- WORK ORDER: Copy only what lies from the line containing "However, BM stromal" through the line containing "Table 4. Effect" in the entries below, keeping both end lines exact and dropping every picture.

- SOURCE MATERIAL:

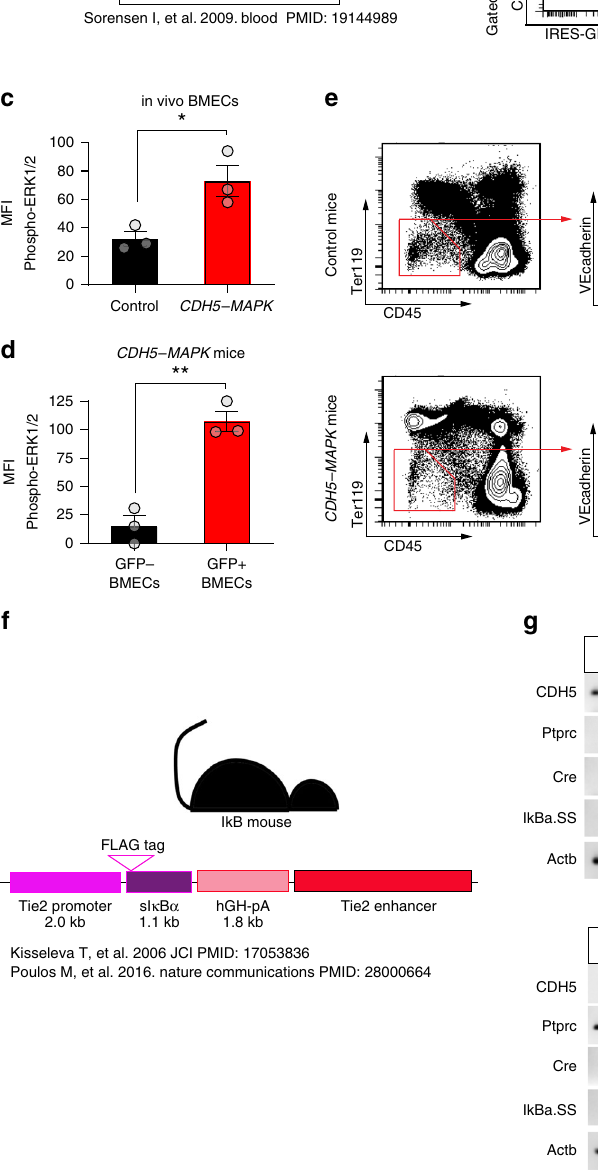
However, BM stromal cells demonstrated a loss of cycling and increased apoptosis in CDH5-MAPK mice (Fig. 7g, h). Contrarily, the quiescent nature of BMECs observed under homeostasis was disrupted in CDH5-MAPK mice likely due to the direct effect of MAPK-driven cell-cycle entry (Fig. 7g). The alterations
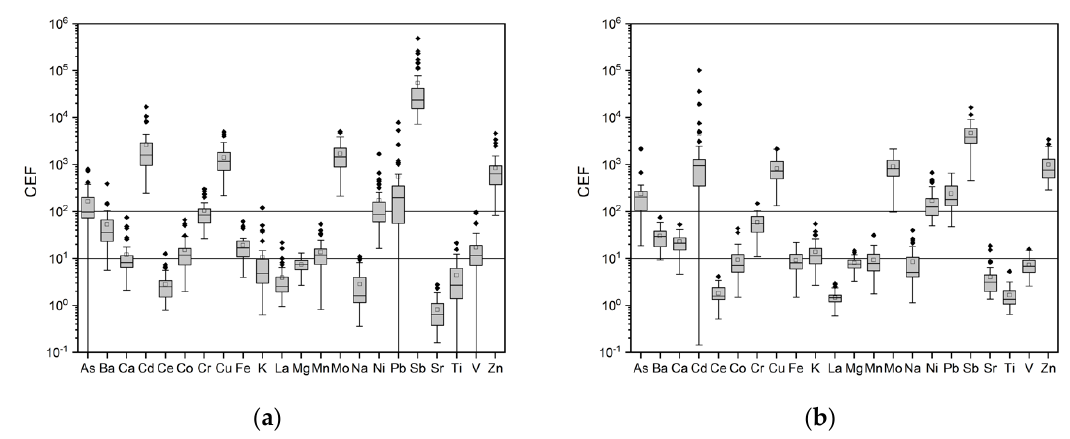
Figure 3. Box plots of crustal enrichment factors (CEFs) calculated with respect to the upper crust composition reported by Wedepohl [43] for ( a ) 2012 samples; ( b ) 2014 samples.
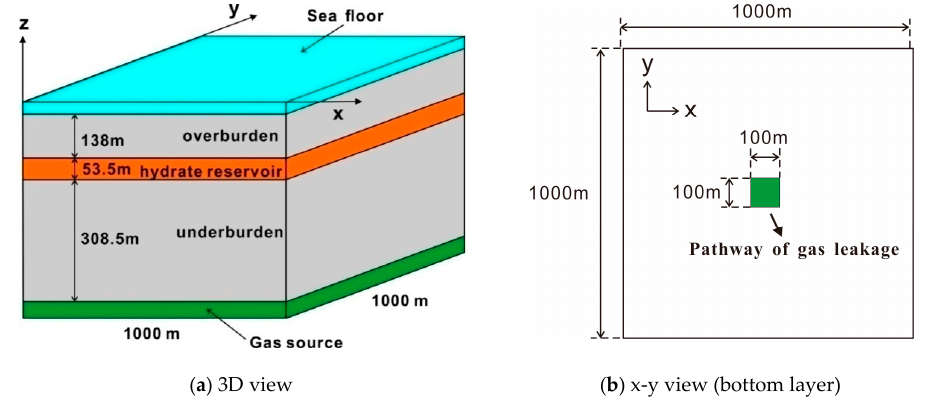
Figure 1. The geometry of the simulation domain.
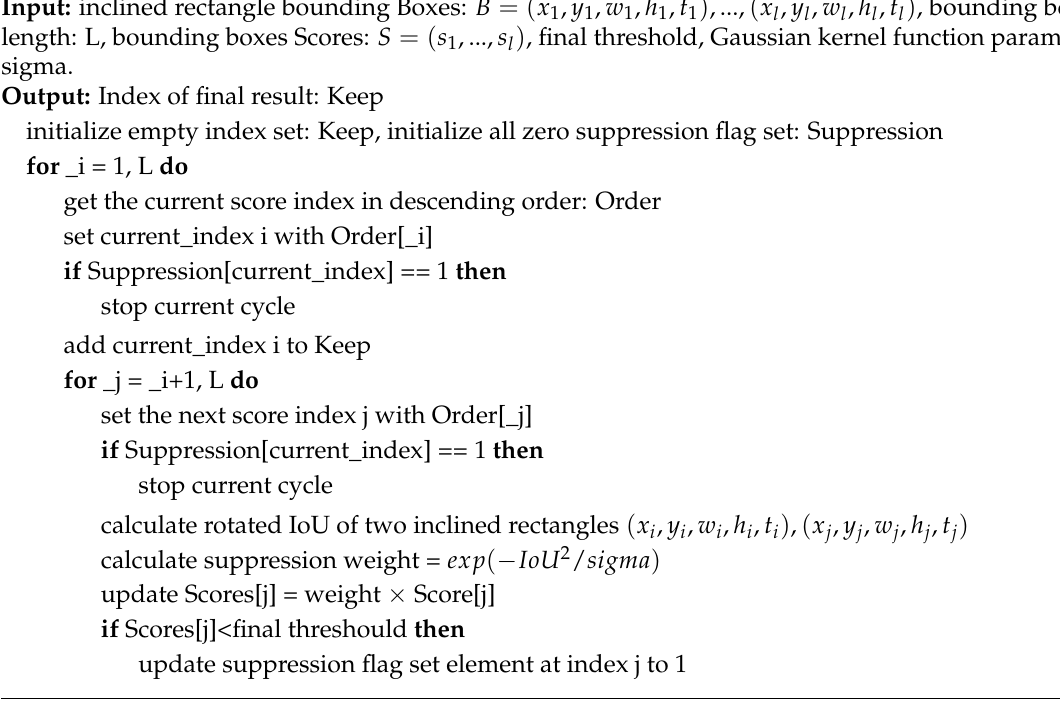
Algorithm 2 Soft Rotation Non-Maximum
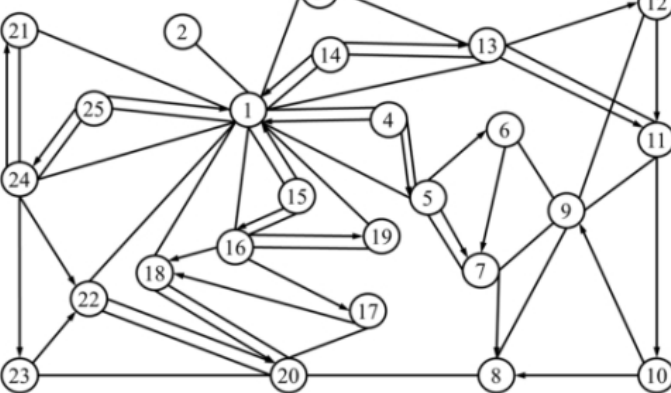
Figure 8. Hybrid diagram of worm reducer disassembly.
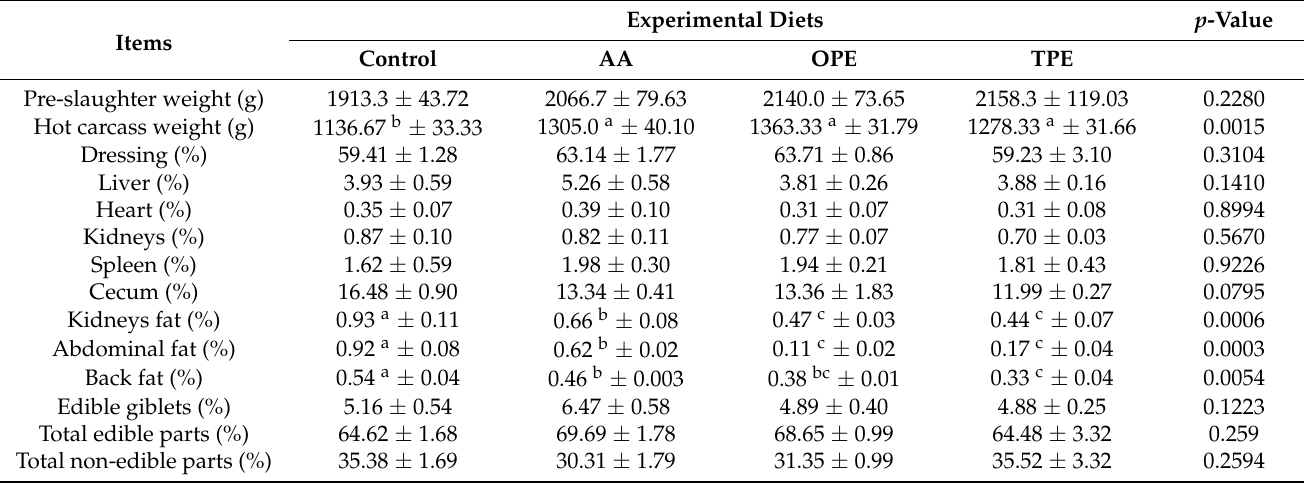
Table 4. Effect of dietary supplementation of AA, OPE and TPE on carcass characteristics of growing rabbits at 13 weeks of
--
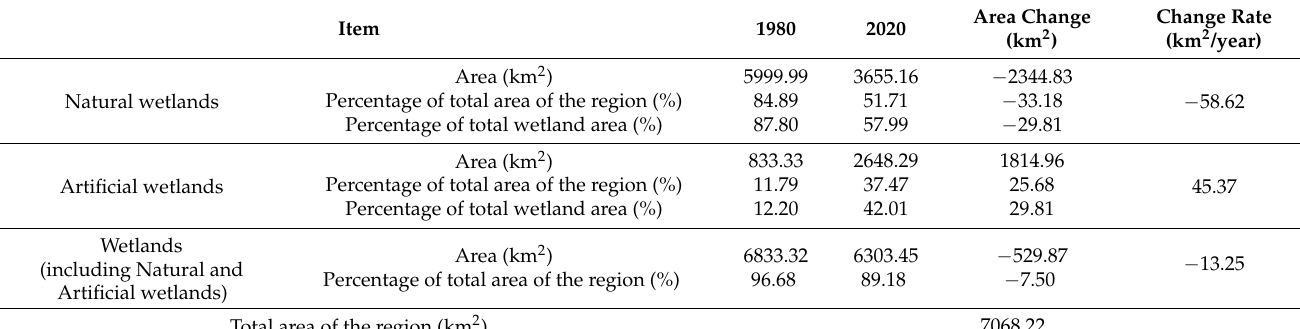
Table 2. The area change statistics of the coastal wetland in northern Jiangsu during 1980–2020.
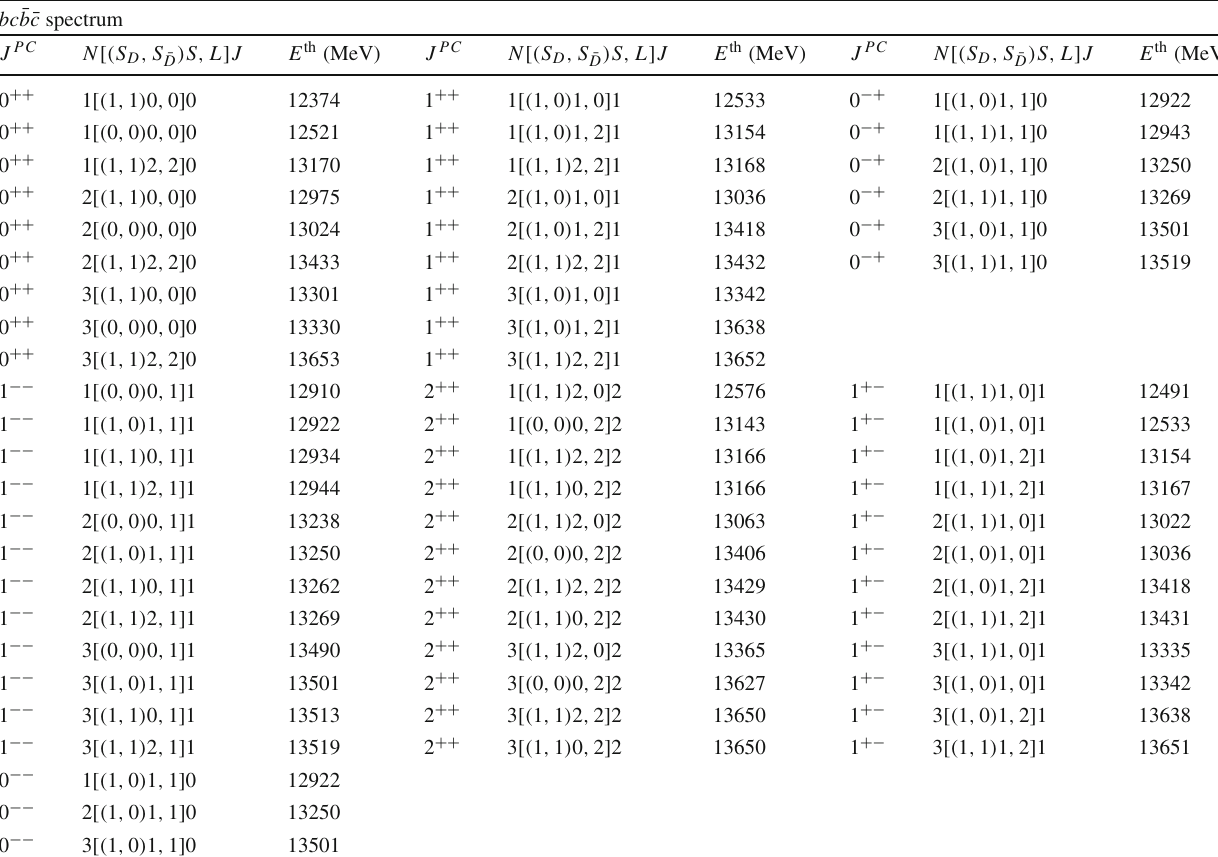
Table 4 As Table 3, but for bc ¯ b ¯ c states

- SOLUTION TO THE EXERCISE:
However, BM stromal cells demonstrated a loss of cycling and increased apoptosis in CDH5-MAPK mice (Fig. 7g, h). Contrarily, the quiescent nature of BMECs observed under homeostasis was disrupted in CDH5-MAPK mice likely due to the direct effect of MAPK-driven cell-cycle entry (Fig. 7g). The alterations
Figure 3. Box plots of crustal enrichment factors (CEFs) calculated with respect to the upper crust composition reported by Wedepohl [43] for ( a ) 2012 samples; ( b ) 2014 samples.
Figure 1. The geometry of the simulation domain.
Algorithm 2 Soft Rotation Non-Maximum
Figure 8. Hybrid diagram of worm reducer disassembly.
Table 4. Effect of dietary supplementation of AA, OPE and TPE on carcass characteristics of growing rabbits at 13 weeks of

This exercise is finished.